__Supplied information__:
---+---
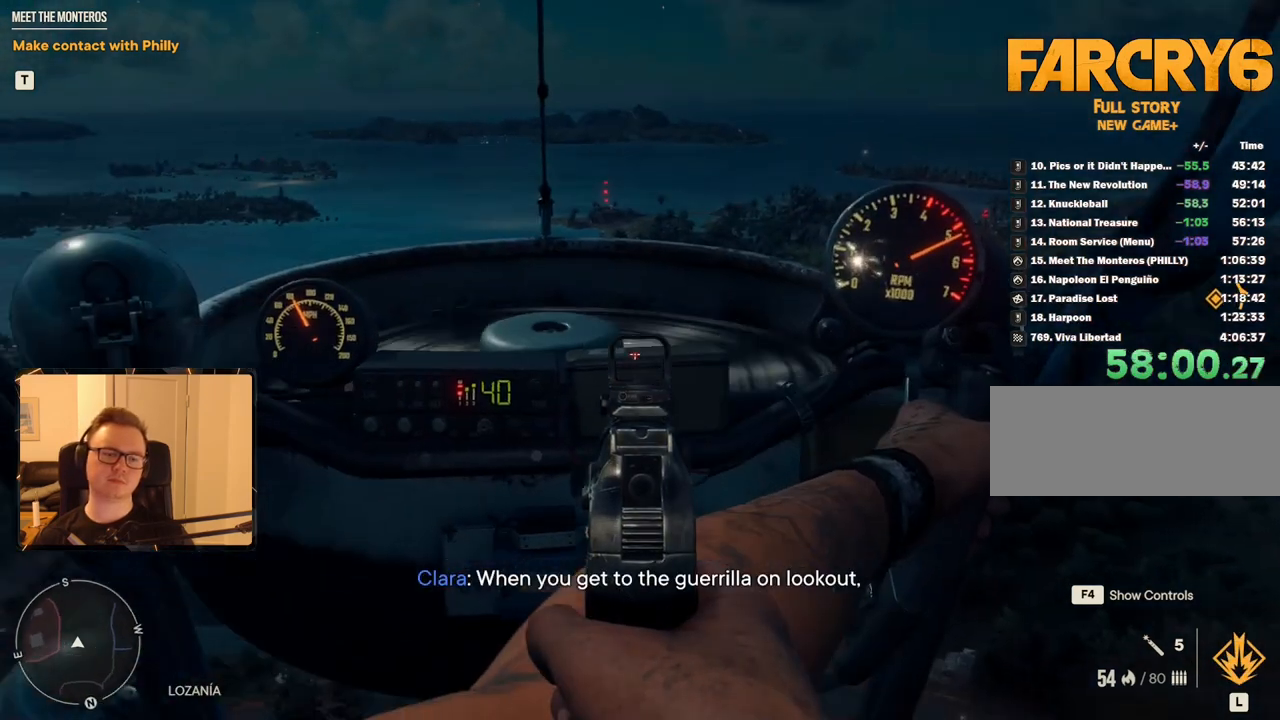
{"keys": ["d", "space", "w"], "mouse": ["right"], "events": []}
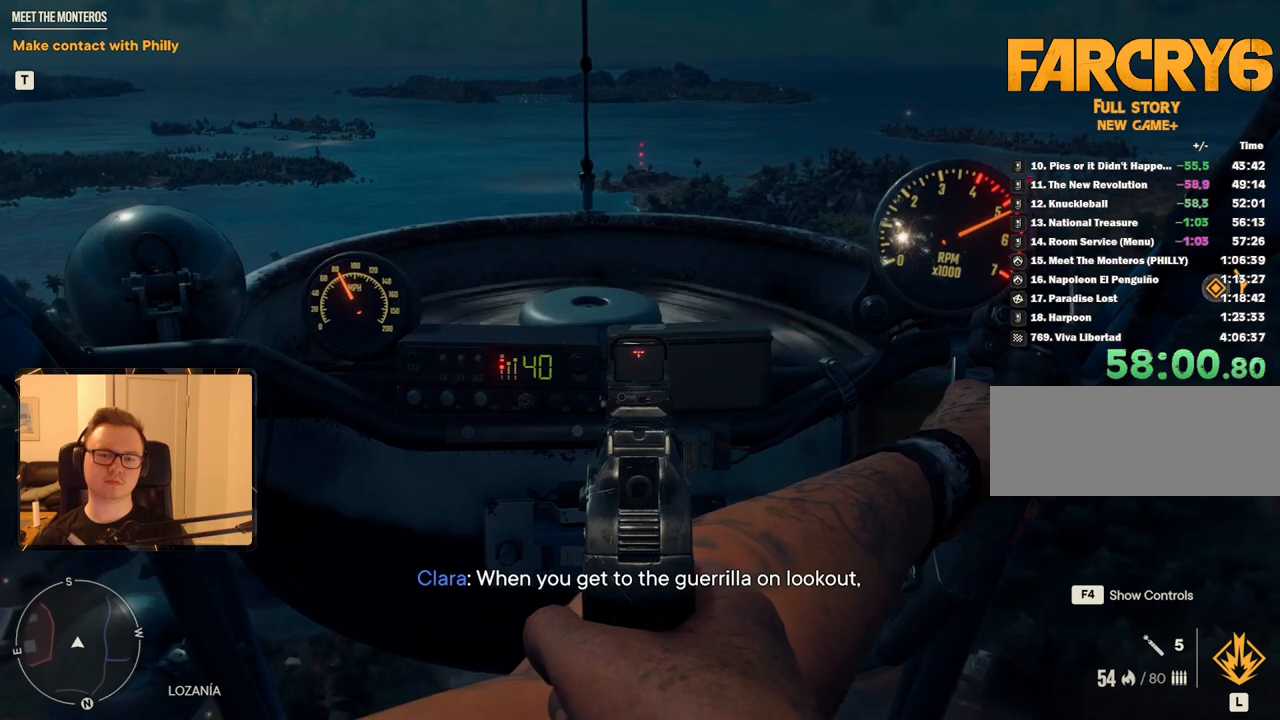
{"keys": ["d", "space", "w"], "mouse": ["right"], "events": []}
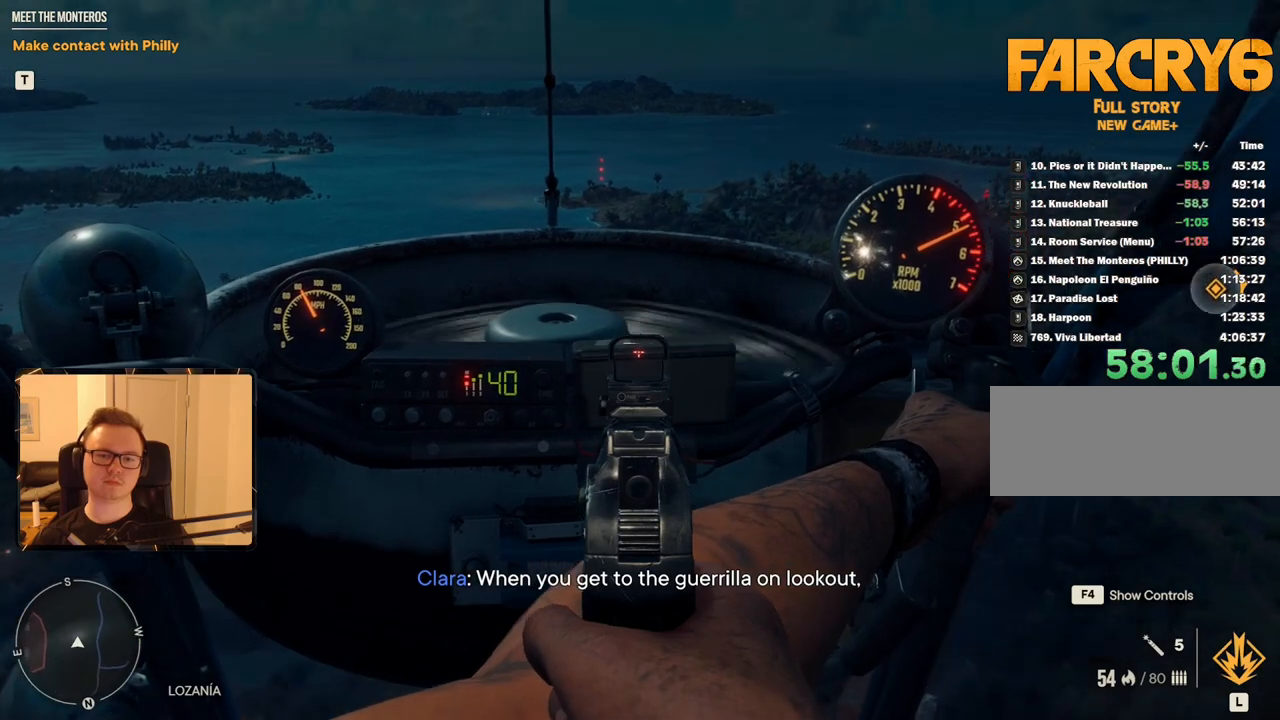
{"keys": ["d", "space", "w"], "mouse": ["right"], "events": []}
---+---
__Task description__: Could you repeat each line above exactly as written? Omit the pictures.

__Response area__:
{"keys": ["d", "space", "w"], "mouse": ["right"], "events": []}
{"keys": ["d", "space", "w"], "mouse": ["right"], "events": []}
{"keys": ["d", "space", "w"], "mouse": ["right"], "events": []}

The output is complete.